■ Work instruction
The records that follow are to be repeated in full, with no pictures retained.

■ Source material
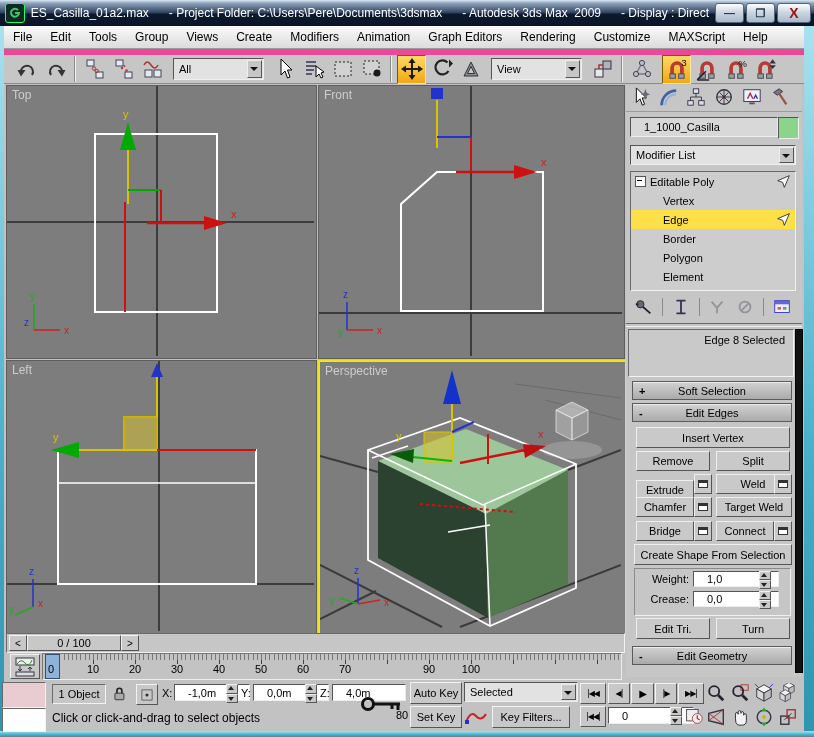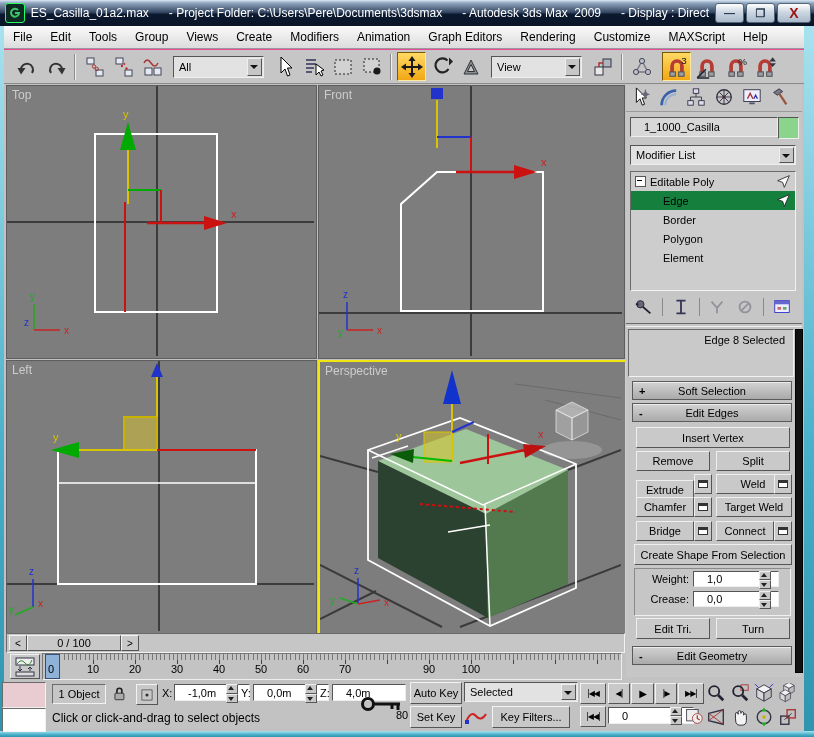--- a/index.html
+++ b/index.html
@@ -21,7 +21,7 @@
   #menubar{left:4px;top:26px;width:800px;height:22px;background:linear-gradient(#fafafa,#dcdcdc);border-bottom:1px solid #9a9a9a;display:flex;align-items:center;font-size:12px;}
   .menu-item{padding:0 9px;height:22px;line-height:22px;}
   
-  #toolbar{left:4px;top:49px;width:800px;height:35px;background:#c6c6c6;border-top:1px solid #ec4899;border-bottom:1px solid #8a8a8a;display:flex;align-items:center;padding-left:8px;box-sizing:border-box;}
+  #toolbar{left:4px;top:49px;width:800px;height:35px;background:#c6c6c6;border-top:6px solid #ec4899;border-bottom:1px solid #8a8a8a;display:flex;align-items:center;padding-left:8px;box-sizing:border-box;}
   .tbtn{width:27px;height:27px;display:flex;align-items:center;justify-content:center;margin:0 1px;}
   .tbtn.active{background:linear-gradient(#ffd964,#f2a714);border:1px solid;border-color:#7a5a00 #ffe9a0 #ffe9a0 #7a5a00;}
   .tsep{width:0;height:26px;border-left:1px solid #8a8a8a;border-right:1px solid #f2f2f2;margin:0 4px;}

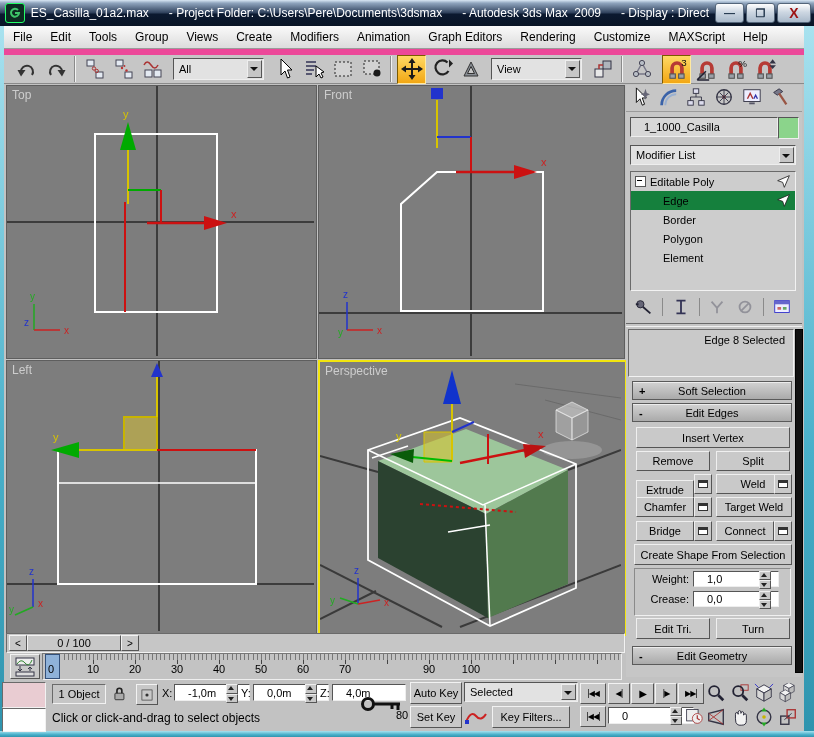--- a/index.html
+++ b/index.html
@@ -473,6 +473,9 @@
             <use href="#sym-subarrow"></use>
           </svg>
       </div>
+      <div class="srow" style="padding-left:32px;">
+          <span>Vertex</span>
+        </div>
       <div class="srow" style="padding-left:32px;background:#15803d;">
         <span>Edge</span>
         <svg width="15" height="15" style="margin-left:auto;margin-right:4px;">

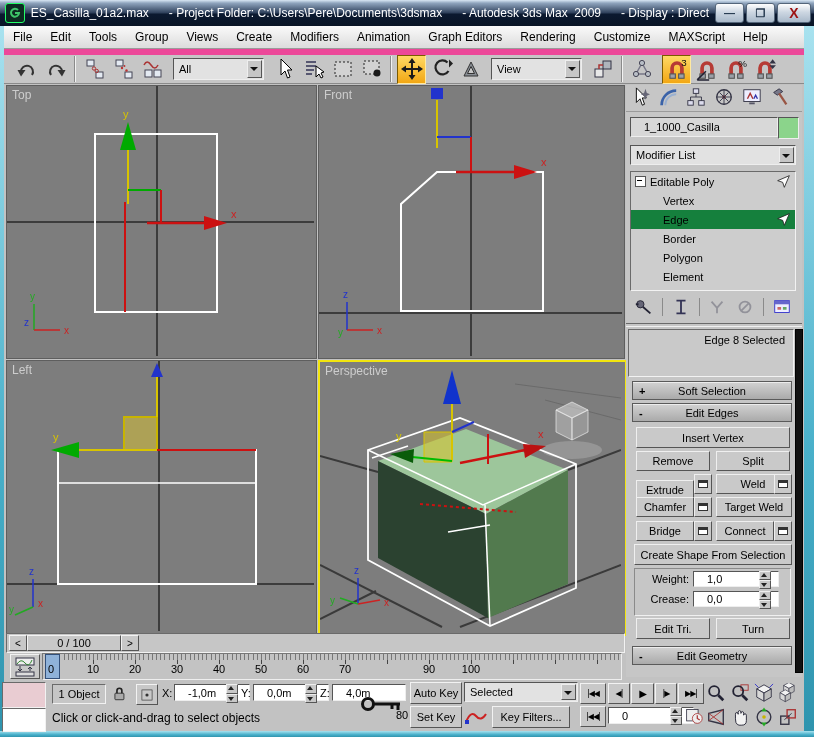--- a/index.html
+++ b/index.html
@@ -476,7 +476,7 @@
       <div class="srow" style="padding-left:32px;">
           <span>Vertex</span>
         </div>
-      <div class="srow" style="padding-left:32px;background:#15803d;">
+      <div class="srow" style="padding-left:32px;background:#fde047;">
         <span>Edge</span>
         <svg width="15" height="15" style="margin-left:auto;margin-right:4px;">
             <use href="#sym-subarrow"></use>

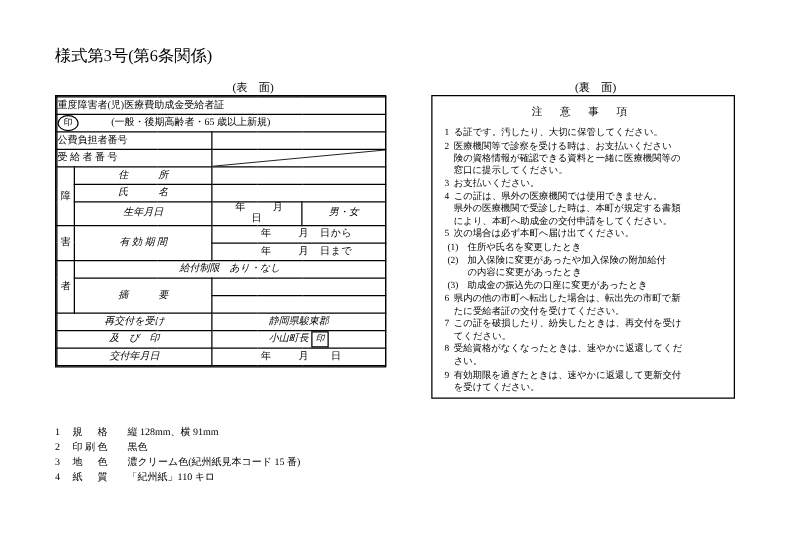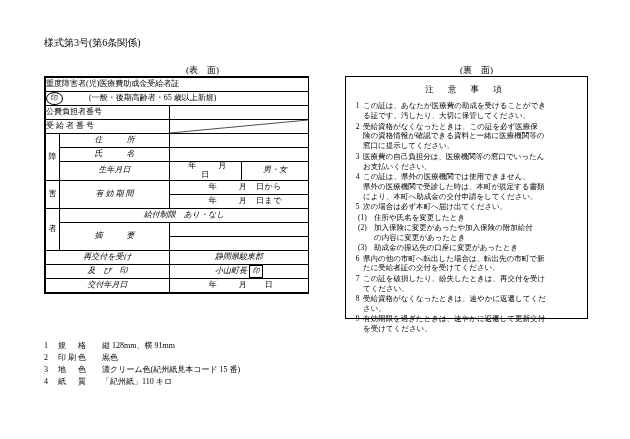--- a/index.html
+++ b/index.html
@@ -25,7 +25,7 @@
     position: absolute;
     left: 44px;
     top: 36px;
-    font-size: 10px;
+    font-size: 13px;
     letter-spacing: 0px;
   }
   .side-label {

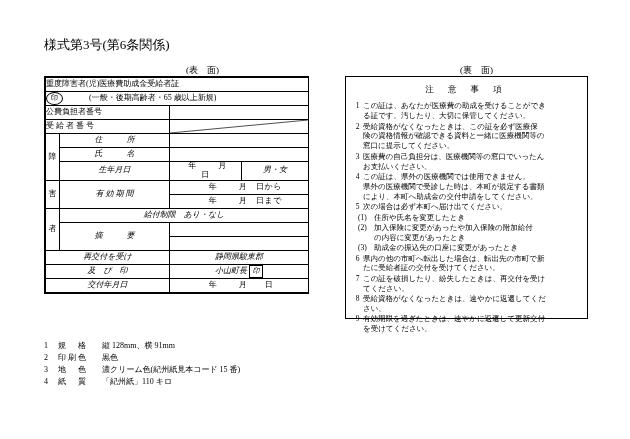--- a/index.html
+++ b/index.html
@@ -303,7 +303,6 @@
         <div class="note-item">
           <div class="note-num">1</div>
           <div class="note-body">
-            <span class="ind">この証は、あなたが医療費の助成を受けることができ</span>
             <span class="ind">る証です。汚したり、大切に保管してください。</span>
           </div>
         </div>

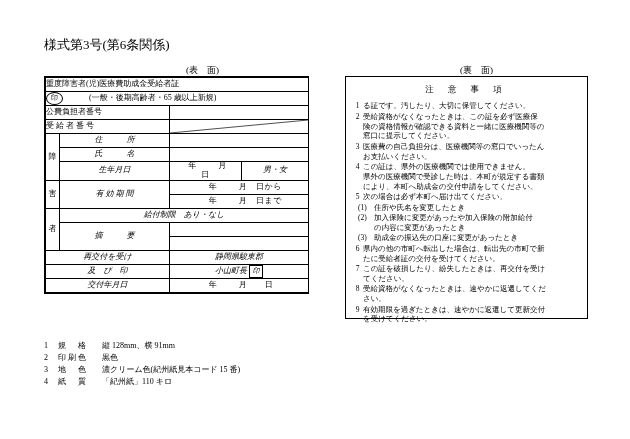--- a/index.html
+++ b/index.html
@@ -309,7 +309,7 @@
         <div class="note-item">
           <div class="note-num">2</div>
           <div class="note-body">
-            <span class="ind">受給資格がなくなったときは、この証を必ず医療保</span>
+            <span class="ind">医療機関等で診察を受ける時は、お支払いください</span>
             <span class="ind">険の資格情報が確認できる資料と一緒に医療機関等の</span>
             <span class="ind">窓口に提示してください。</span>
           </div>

■ Problem solution
--- a/index.html
+++ b/index.html
@@ -21,7 +21,7 @@
   #menubar{left:4px;top:26px;width:800px;height:22px;background:linear-gradient(#fafafa,#dcdcdc);border-bottom:1px solid #9a9a9a;display:flex;align-items:center;font-size:12px;}
   .menu-item{padding:0 9px;height:22px;line-height:22px;}
   
-  #toolbar{left:4px;top:49px;width:800px;height:35px;background:#c6c6c6;border-top:1px solid #ec4899;border-bottom:1px solid #8a8a8a;display:flex;align-items:center;padding-left:8px;box-sizing:border-box;}
+  #toolbar{left:4px;top:49px;width:800px;height:35px;background:#c6c6c6;border-top:6px solid #ec4899;border-bottom:1px solid #8a8a8a;display:flex;align-items:center;padding-left:8px;box-sizing:border-box;}
   .tbtn{width:27px;height:27px;display:flex;align-items:center;justify-content:center;margin:0 1px;}
   .tbtn.active{background:linear-gradient(#ffd964,#f2a714);border:1px solid;border-color:#7a5a00 #ffe9a0 #ffe9a0 #7a5a00;}
   .tsep{width:0;height:26px;border-left:1px solid #8a8a8a;border-right:1px solid #f2f2f2;margin:0 4px;}

--- a/index.html
+++ b/index.html
@@ -473,6 +473,9 @@
             <use href="#sym-subarrow"></use>
           </svg>
       </div>
+      <div class="srow" style="padding-left:32px;">
+          <span>Vertex</span>
+        </div>
       <div class="srow" style="padding-left:32px;background:#15803d;">
         <span>Edge</span>
         <svg width="15" height="15" style="margin-left:auto;margin-right:4px;">

--- a/index.html
+++ b/index.html
@@ -476,7 +476,7 @@
       <div class="srow" style="padding-left:32px;">
           <span>Vertex</span>
         </div>
-      <div class="srow" style="padding-left:32px;background:#15803d;">
+      <div class="srow" style="padding-left:32px;background:#fde047;">
         <span>Edge</span>
         <svg width="15" height="15" style="margin-left:auto;margin-right:4px;">
             <use href="#sym-subarrow"></use>

--- a/index.html
+++ b/index.html
@@ -25,7 +25,7 @@
     position: absolute;
     left: 44px;
     top: 36px;
-    font-size: 10px;
+    font-size: 13px;
     letter-spacing: 0px;
   }
   .side-label {

--- a/index.html
+++ b/index.html
@@ -303,7 +303,6 @@
         <div class="note-item">
           <div class="note-num">1</div>
           <div class="note-body">
-            <span class="ind">この証は、あなたが医療費の助成を受けることができ</span>
             <span class="ind">る証です。汚したり、大切に保管してください。</span>
           </div>
         </div>

--- a/index.html
+++ b/index.html
@@ -309,7 +309,7 @@
         <div class="note-item">
           <div class="note-num">2</div>
           <div class="note-body">
-            <span class="ind">受給資格がなくなったときは、この証を必ず医療保</span>
+            <span class="ind">医療機関等で診察を受ける時は、お支払いください</span>
             <span class="ind">険の資格情報が確認できる資料と一緒に医療機関等の</span>
             <span class="ind">窓口に提示してください。</span>
           </div>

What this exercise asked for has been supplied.